Reproduce all of the records below with every occurrence of "pickup truck" replaced by "van", leaving everything else unchanged. Omit the pictures from your answer.
┌──
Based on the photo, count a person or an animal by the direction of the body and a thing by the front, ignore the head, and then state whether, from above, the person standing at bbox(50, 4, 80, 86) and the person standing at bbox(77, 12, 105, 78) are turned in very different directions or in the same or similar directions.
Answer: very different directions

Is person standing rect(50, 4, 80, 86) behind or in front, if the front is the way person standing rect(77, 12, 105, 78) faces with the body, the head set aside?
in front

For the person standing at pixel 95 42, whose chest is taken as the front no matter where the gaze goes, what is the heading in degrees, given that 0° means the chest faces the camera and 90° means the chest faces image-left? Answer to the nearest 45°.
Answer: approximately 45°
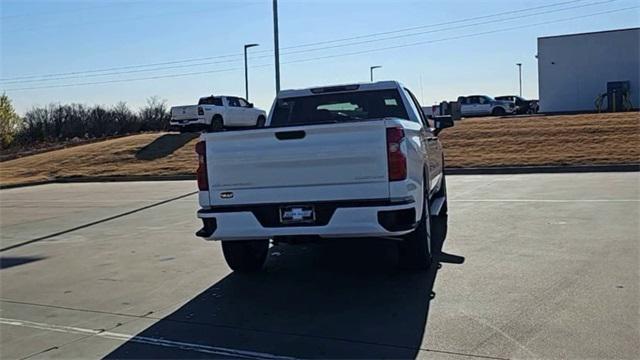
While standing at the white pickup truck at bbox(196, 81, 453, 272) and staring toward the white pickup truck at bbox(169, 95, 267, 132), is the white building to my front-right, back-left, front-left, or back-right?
└──
TASK RESPONSE »
Based on the photo, count a person or an animal by the direction of the body and a thing by the front, ignore the head, and then state whether, from above, the person standing at bbox(50, 4, 80, 86) and the person standing at bbox(77, 12, 105, 78) are turned in very different directions or in the same or similar directions.
Answer: very different directions

Is person standing rect(50, 4, 80, 86) behind or in front, if the front is the way person standing rect(77, 12, 105, 78) faces with the body, the head set aside?
in front

For the person standing at pixel 95 42, whose chest is taken as the front no matter where the gaze goes, what is the heading in degrees, given that 0° means the chest faces the camera and 90° means the chest faces image-left? Answer to the nearest 45°.
Answer: approximately 45°
While standing at the white van at bbox(196, 81, 453, 272) and staring toward the white van at bbox(169, 95, 267, 132), is the white building to my front-right, back-left, front-left, or back-right?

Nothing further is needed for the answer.